- 東野圭吾さんの小説『人魚の眠る家』あらすじと感想
- 残酷な現実
- 脳死と臓器提供
- 母の愛と狂気
- 救われた命
少しだけネタバレあります。
母の狂気と愛。その先にあるのは―。
東野圭吾さん『人魚の眠る家』感想です。とつぜん家族をおそった悲劇。前半はあまりにも悲しくて目が潤んでしまいました。でも読み進めるにつれてだんだんと寒気がしてきます。
『人魚の眠る家』あらすじ
母の狂気と愛を感じた小説
本の評価
おすすめ
かんどう
いがいさ
サクサク
【あらすじ】
仮面夫婦の播磨和昌と薫子の娘・瑞穂が、プールでおぼれて病院に運ばれた。彼らは急いでかけつけるが、待ちうけていたいたのは・・・。
『人魚の眠る家』感想
テーマは脳死と臓器提供。
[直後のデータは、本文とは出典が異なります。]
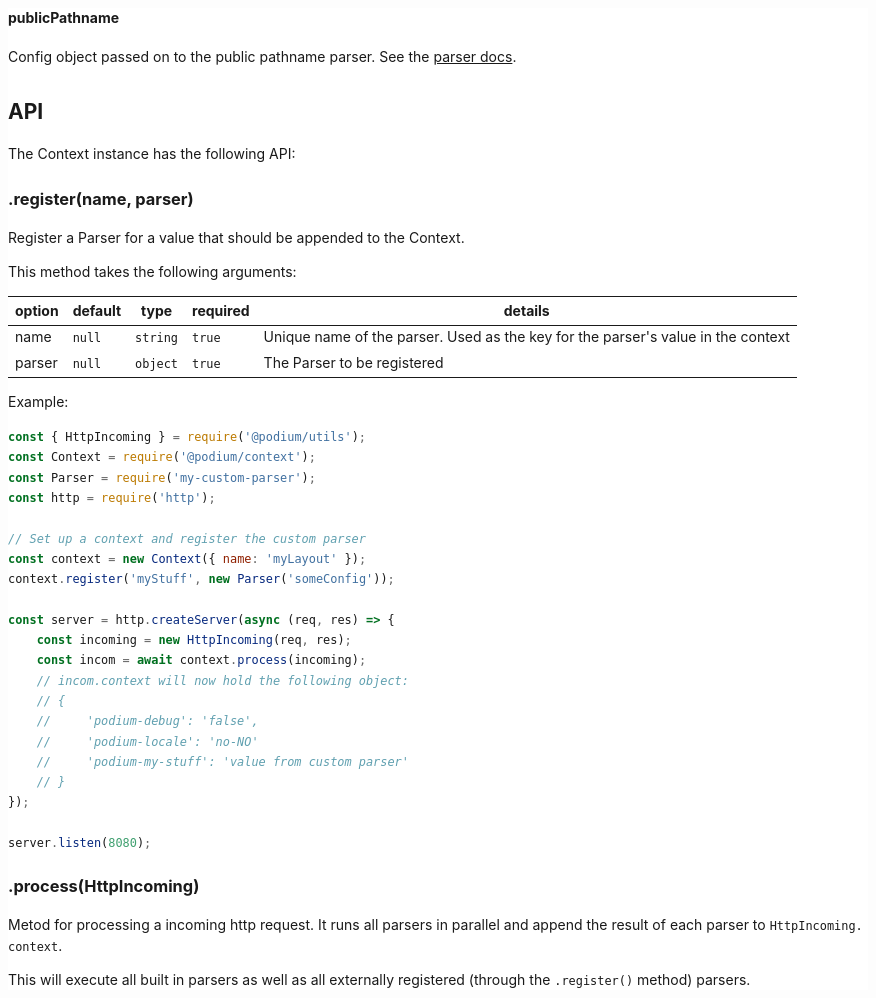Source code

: #### publicPathname

Config object passed on to the public pathname parser. See the
[parser docs](#public-pathname).

## API

The Context instance has the following API:

### .register(name, parser)

Register a Parser for a value that should be appended to the Context.

This method takes the following arguments:

| option | default | type     | required | details                                                                          |
| ------ | ------- | -------- | -------- | -------------------------------------------------------------------------------- |
| name   | `null`  | `string` | `true`   | Unique name of the parser. Used as the key for the parser's value in the context |
| parser | `null`  | `object` | `true`   | The Parser to be registered                                                      |

Example:

```js
const { HttpIncoming } = require('@podium/utils');
const Context = require('@podium/context');
const Parser = require('my-custom-parser');
const http = require('http');

// Set up a context and register the custom parser
const context = new Context({ name: 'myLayout' });
context.register('myStuff', new Parser('someConfig'));

const server = http.createServer(async (req, res) => {
    const incoming = new HttpIncoming(req, res);
    const incom = await context.process(incoming);
    // incom.context will now hold the following object:
    // {
    //     'podium-debug': 'false',
    //     'podium-locale': 'no-NO'
    //     'podium-my-stuff': 'value from custom parser'
    // }
});

server.listen(8080);
```

### .process(HttpIncoming)

Metod for processing a incoming http request. It runs all parsers in parallel
and append the result of each parser to `HttpIncoming.context`.

This will execute all built in parsers as well as all externally registered
(through the `.register()` method) parsers.
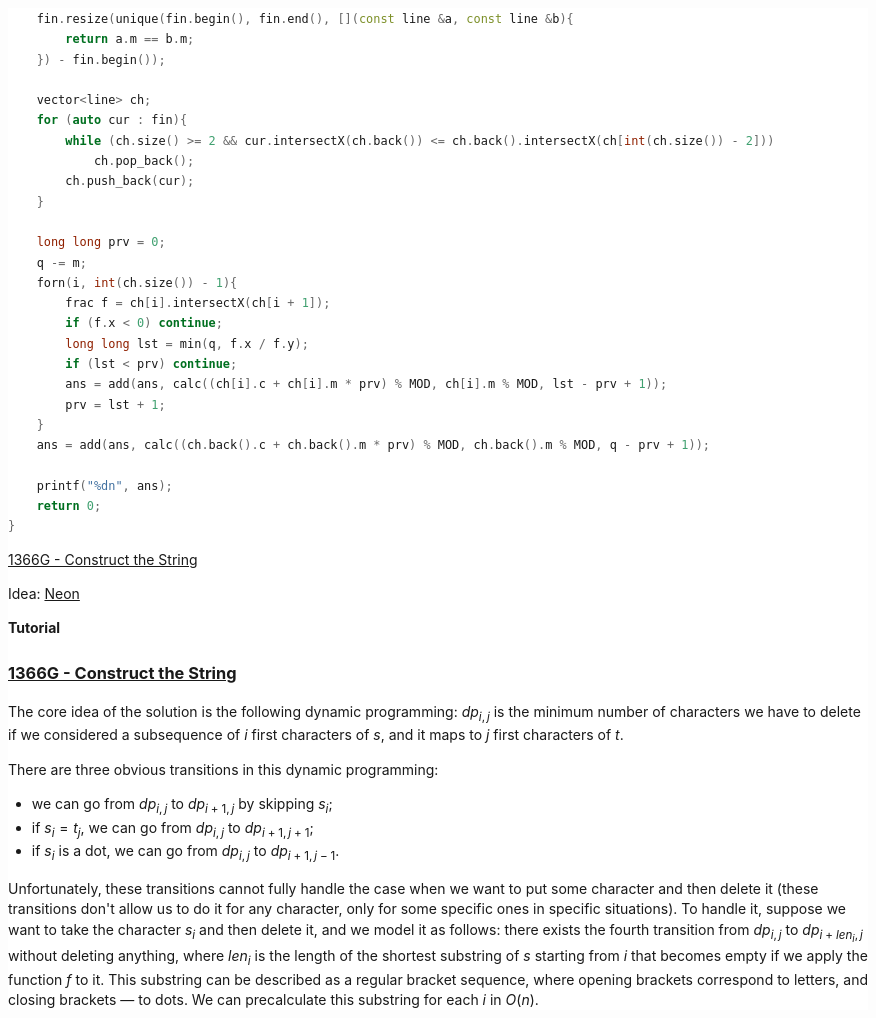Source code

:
 ```cpp
	fin.resize(unique(fin.begin(), fin.end(), [](const line &a, const line &b){
		return a.m == b.m;
	}) - fin.begin());
	
	vector<line> ch;
	for (auto cur : fin){
		while (ch.size() >= 2 && cur.intersectX(ch.back()) <= ch.back().intersectX(ch[int(ch.size()) - 2]))
			ch.pop_back();
		ch.push_back(cur);
	}
	
	long long prv = 0;
	q -= m;
	forn(i, int(ch.size()) - 1){
		frac f = ch[i].intersectX(ch[i + 1]);
		if (f.x < 0) continue;
		long long lst = min(q, f.x / f.y);
		if (lst < prv) continue;
		ans = add(ans, calc((ch[i].c + ch[i].m * prv) % MOD, ch[i].m % MOD, lst - prv + 1));
		prv = lst + 1;
	}
	ans = add(ans, calc((ch.back().c + ch.back().m * prv) % MOD, ch.back().m % MOD, q - prv + 1));
	
	printf("%dn", ans);
	return 0;
}
```
[1366G - Construct the String](../problems/G._Construct_the_String.md "Educational Codeforces Round 89 (Rated for Div. 2)")

Idea: [Neon](https://codeforces.com/profile/Neon "Candidate Master Neon")

 **Tutorial**
### [1366G - Construct the String](../problems/G._Construct_the_String.md "Educational Codeforces Round 89 (Rated for Div. 2)")

The core idea of the solution is the following dynamic programming: $dp_{i, j}$ is the minimum number of characters we have to delete if we considered a subsequence of $i$ first characters of $s$, and it maps to $j$ first characters of $t$.

There are three obvious transitions in this dynamic programming:

* we can go from $dp_{i, j}$ to $dp_{i + 1, j}$ by skipping $s_i$;
* if $s_i = t_j$, we can go from $dp_{i, j}$ to $dp_{i + 1, j + 1}$;
* if $s_i$ is a dot, we can go from $dp_{i, j}$ to $dp_{i + 1, j - 1}$.

Unfortunately, these transitions cannot fully handle the case when we want to put some character and then delete it (these transitions don't allow us to do it for any character, only for some specific ones in specific situations). To handle it, suppose we want to take the character $s_i$ and then delete it, and we model it as follows: there exists the fourth transition from $dp_{i,j}$ to $dp_{i+len_i, j}$ without deleting anything, where $len_i$ is the length of the shortest substring of $s$ starting from $i$ that becomes empty if we apply the function $f$ to it. This substring can be described as a regular bracket sequence, where opening brackets correspond to letters, and closing brackets — to dots. We can precalculate this substring for each $i$ in $O(n)$.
そして母の愛と狂気です。
一種のホラーにも思えてしまう。娘の死という受けいれ難い現実が全てのはじまりでした。
残酷な現実

悲劇は とつぜん訪れます。
仮面夫婦である播磨和昌と薫子の娘・瑞穂は、プールでおぼれて病院に運ばれます。播磨夫妻は急いでかけつけるのですが、そこで待ちうけていたいたのは・・・
―娘の脳死
その可能性が極めて高いという事実。あまりにも残酷な現実でした。
医師・進藤先生から告げられた言葉に言葉を失いました。回復の見込みはないのですね・・・。
このような状態に陥った場合に出てくるのが臓器提供です。それも娘の状態を知らされた直後にその話が出てきてびっくりしました。
脳死と臓器提供
脳死を考えるとき 人の死は何をもってそう判断するのか。
脳なのか、心臓なのか。
脳が死んでも心臓は動いています。魂がどこに宿っているかという考え方一つでかわってきますよね。
以前よんだ中山七里さんの『切り裂きジャックの告白』でも扱っていたテーマでした。

海外の国では ほとんどがそれは人の死だとされています。そして移植が行われている。
でも日本では違います。日本の法律では臓器提供する意思があった場合に限り「脳死を人の死」としています。・・・それによって生じる問題もあるのですが 後ほど。
播磨夫妻は臓器提供を拒み娘の延命を望みます。その決断は誰にも否定できるものではないですね。
臓器提供を決断すれば誰かの命が助かるのかもしれません。でもまだ温かい我が子が死んでいるなんて思えない・・・。
母の愛と狂気

最初は瑞穂の母・薫子に感情移入していました。
延命を望んだ彼女は 眠ったままの瑞穂を家で介護します。夫の和昌の部下・星野祐也とともにあることを施すのですが・・・。少し行きすぎていて狂気のような怖さを感じました。
星野はBMIの研究をしていました。
BMI(ブレイン・マシン・インター・フェース)とは、脳と機械とを信号によって繋ぐプログラムや機器の総称。
東野さんの得意分野・科学の登場です。コントロールをすれば瑞穂の手足が動くようになる。これが徐々に薫子を狂わせていくんです。
祖父に反対されても延命措置を続ける夫妻。そこにあるのは娘への愛情でした。だから余計に切なくなるんですよね。でも強さも感じました。
守るべきものがあると人は強くなれる。そう感じた小説でもありました。
臓器移植の壁
先ほど臓器移植における日本の法律について書きました。それによって起こりえる問題も描かれています。子供の場合です。
あるひとりの少女・雪乃ちゃんは心臓移植を望んでいました。でも国内ではドナーが限りなくゼロに近いため、莫大なお金を払って海外に行くしかないということ。
日本では臓器提供をする意思があって初めて脳死判定がされるのです。そのためにドナーの申し出がないという現状がある。
でもこの問題は簡単にクリアーできるものではないですね。命の定義に関わってきます。
東野さんの小説は今回も深く重い問を投げかけてきました。
救われた命
重いテーマが続いていましたが 結末は良かったです。播磨夫妻の決断が人の命を救いました。
救われた気持ちになりました。眠ったままの女の子は、それでも幸せな時を過ごしたんだろうと思います。